Rockwell Automation found:
Regulation of OT cybersecurity is getting stronger in the US and across Europe, especially for industries involved in critical infrastructure areas. Stronger regulation means industrial organizations should evaluate their current cybersecurity protections for potential vulnerabilities and add more proactive security measures to better protect their industrial operations.
Key Findings (2)
Of all the security incidents analyzed in this report, 60% of OT/ICS incidents resulted in operational disruption.
40% of OT/ICS incidents result in unauthorized access or data exposure.
SCADA systems were targeted in more than half of OT/ICS security incidents, followed by PLCS. Cisa and the US National Security Agency warned of PLC attacks in an OT cybersecurity advisory report.
The broader supply chain is also affected about 65 percent of the time. One Japanese automaker suspended operations at 28 production lines at 14 plants for at least a day.

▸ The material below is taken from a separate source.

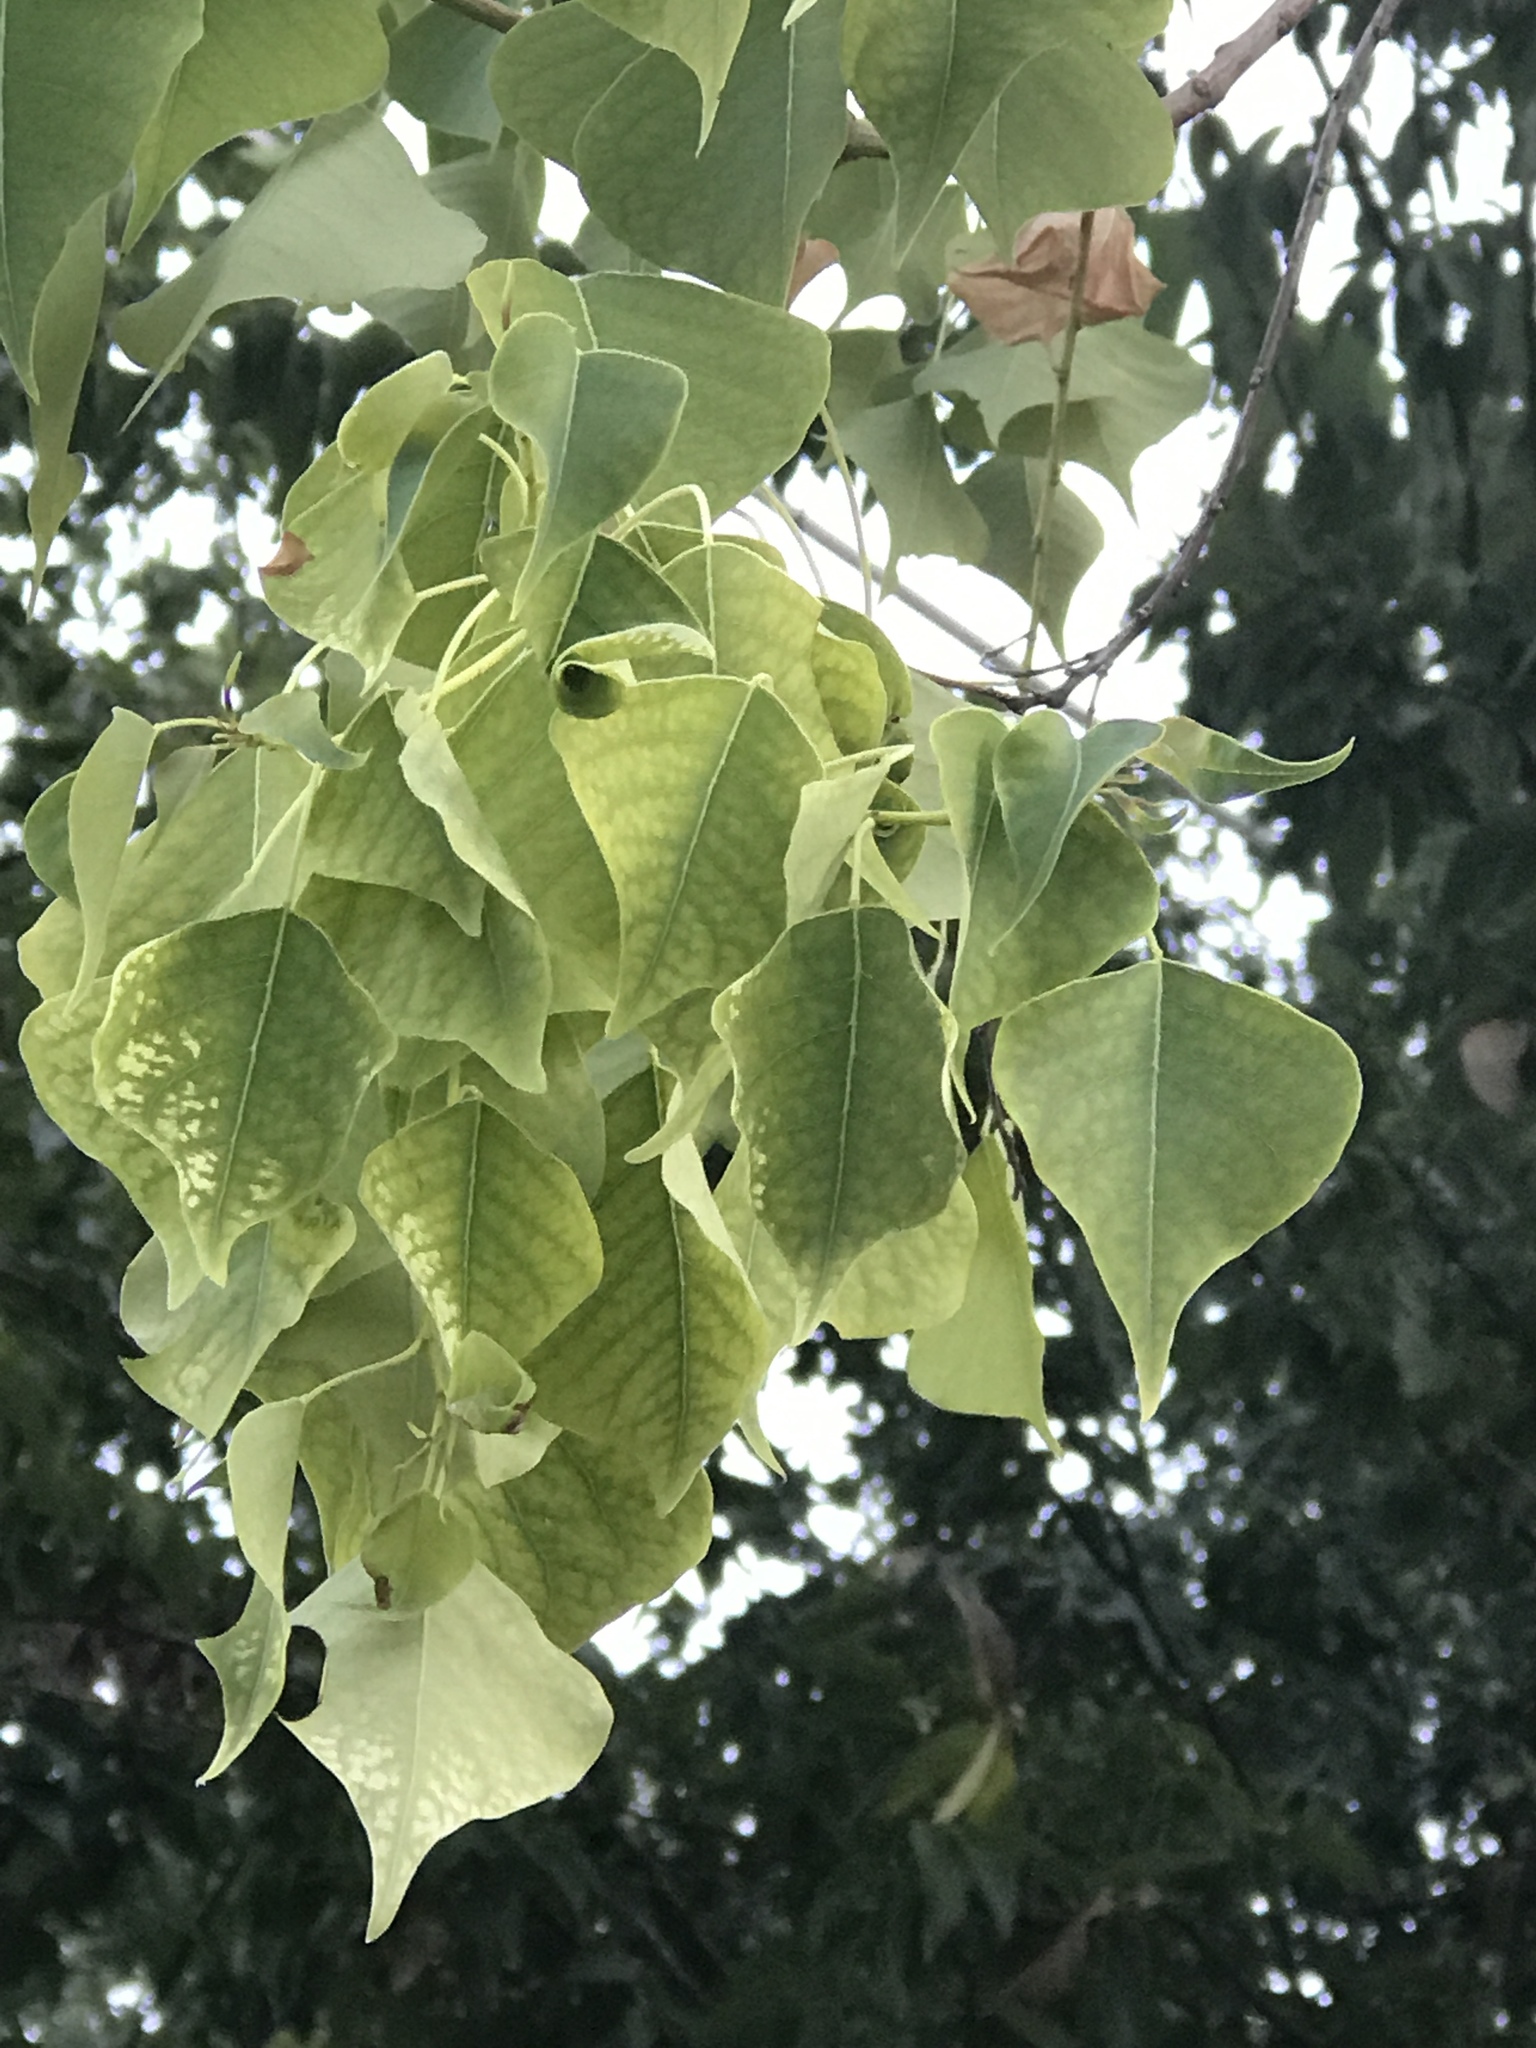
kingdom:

The move follows a suspected cyber attack on one of the company’s key supply chain partners, a manufacturer of plastic parts and electronic components.
Key Findings (3)
As shown in the chart below, the energy industry has the highest concentration of security attacks (39%), and is attacked more than three times as often as the next highest vertical industry. As has been reported, the potentially huge impact of an attack on infrastructure also creates greater opportunities for ransomware and hostile forces. However, power plants, substations and related infrastructure are also aging, many of which were built even 50 years ago, and the old infrastructure is clearly inadequate in terms of safety controls.

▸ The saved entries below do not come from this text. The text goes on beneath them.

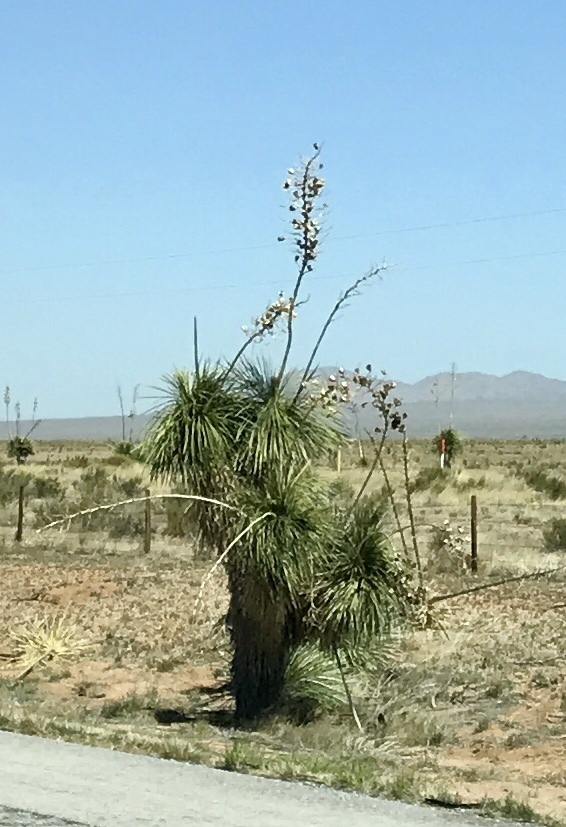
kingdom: Plantae
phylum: Tracheophyta
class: Liliopsida
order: Asparagales
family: Asparagaceae
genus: Yucca
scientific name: Yucca elata
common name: Palmella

The U.S. government has recognized the increasing number of safety incidents targeting the water and wastewater sectors and has implemented emergency regulations in related departments and other critical infrastructure sectors.
Tighter reporting requirements by regulators are a global trend. Governments are forcing public and private entities to disclose security attacks, data theft, and ransom payments. One such EU regulation is the Secure Networks and Information Systems Directive.
Key Findings (4)
More than 80% of security incidents begin with threats to IT systems. This can be attributed to increasing interconnectedness; Most OT networks communicate with the outside world through IT networks. In addition, attackers are increasingly exploiting Internet-facing systems such as human machine interfaces (HMIs) and engineering workstation applications, which are prime targets.
This underscores the importance of having the right network architecture in place to support enterprise security in an era of increasing industrial connectivity. Informing employees of the potential risk of an attack increases if networks are set up incorrectly, OT networks are separated and air gap isolated, and other best practices such as ongoing security awareness training are adopted.